BEGIN

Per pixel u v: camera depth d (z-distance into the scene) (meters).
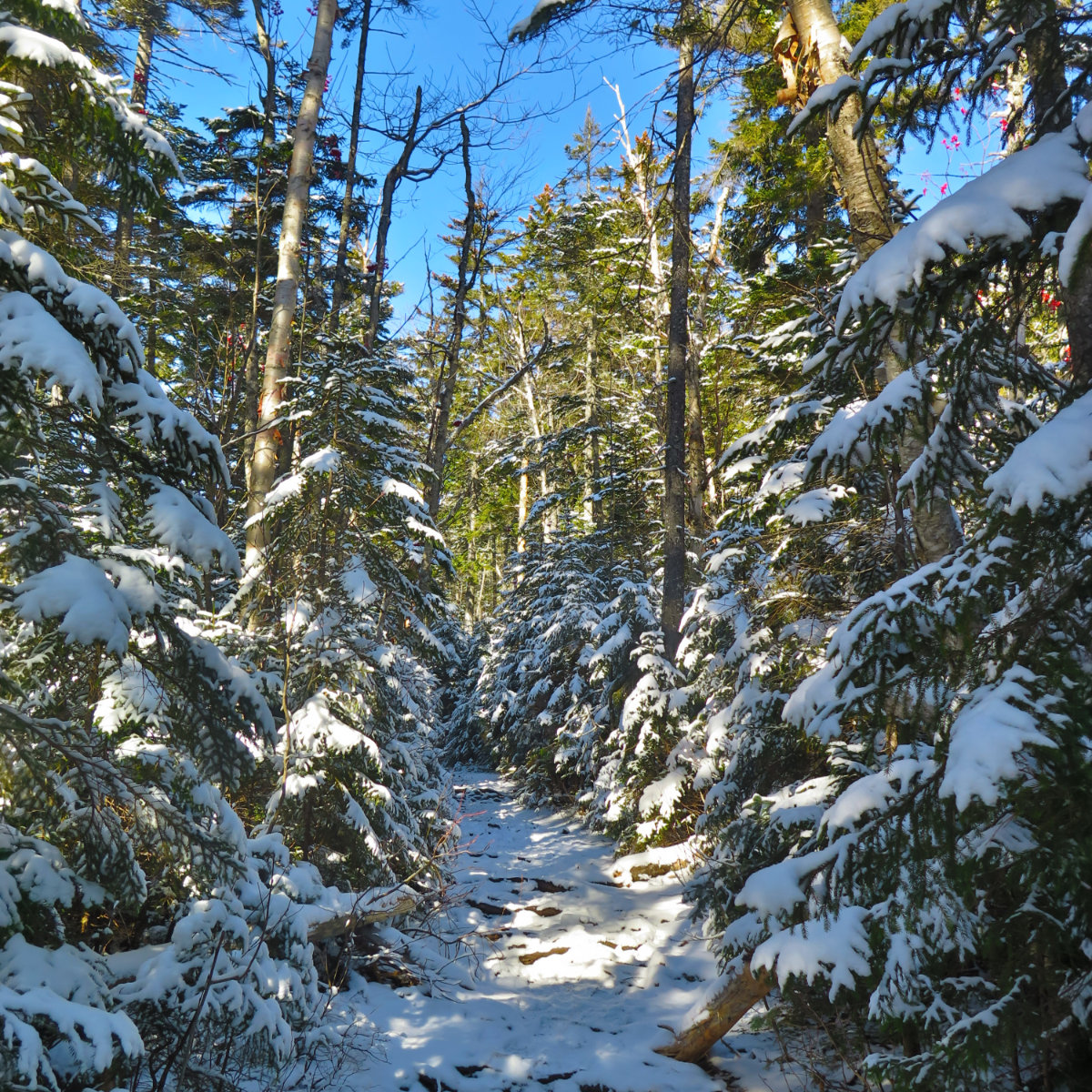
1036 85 3.23
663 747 10.16
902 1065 3.20
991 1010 2.95
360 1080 4.62
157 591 3.22
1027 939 2.98
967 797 2.31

END

WORK ORDER:
Pictures do not belong in the copy. Reproduce the rest of the data exactly.

FINISHED TASK:
Per pixel u v: camera depth d (z-distance into the scene) (meters).
1036 85 3.23
663 747 10.16
902 1065 3.20
991 1010 2.95
360 1080 4.62
157 591 3.22
1027 939 2.98
967 797 2.31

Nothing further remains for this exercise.